**Material shown:**
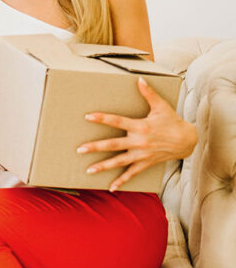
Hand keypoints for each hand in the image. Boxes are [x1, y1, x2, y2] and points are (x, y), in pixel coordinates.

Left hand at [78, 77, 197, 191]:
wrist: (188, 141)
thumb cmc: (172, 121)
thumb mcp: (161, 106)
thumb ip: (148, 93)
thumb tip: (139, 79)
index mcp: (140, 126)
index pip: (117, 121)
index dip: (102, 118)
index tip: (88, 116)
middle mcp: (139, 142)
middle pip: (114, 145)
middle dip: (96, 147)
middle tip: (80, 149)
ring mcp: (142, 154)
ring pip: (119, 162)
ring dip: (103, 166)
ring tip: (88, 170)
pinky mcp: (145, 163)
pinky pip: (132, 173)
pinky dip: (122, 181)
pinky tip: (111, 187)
==
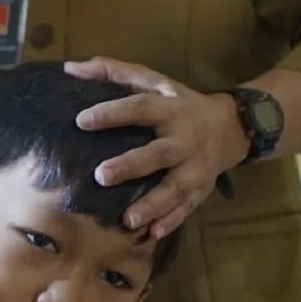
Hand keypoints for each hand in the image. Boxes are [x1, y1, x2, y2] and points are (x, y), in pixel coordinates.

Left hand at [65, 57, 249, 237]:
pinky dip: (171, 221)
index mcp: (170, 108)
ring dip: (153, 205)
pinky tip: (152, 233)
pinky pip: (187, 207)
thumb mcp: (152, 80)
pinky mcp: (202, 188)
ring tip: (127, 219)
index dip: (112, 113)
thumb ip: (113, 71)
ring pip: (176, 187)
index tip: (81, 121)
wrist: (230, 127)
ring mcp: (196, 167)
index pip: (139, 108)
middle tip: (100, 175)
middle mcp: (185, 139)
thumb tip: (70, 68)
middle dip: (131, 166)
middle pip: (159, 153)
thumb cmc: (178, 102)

**Task description:**
In the data above, find the line that contains "wrist: (230, 127)" and the line that contains "thumb cmc: (178, 102)". Repeat exactly those lines and every line between them, and only those.

**Output below:**
wrist: (230, 127)
ring mcp: (196, 167)
index pip: (139, 108)
middle tip: (100, 175)
middle mcp: (185, 139)
thumb tip: (70, 68)
middle dip: (131, 166)
middle pip: (159, 153)
thumb cmc: (178, 102)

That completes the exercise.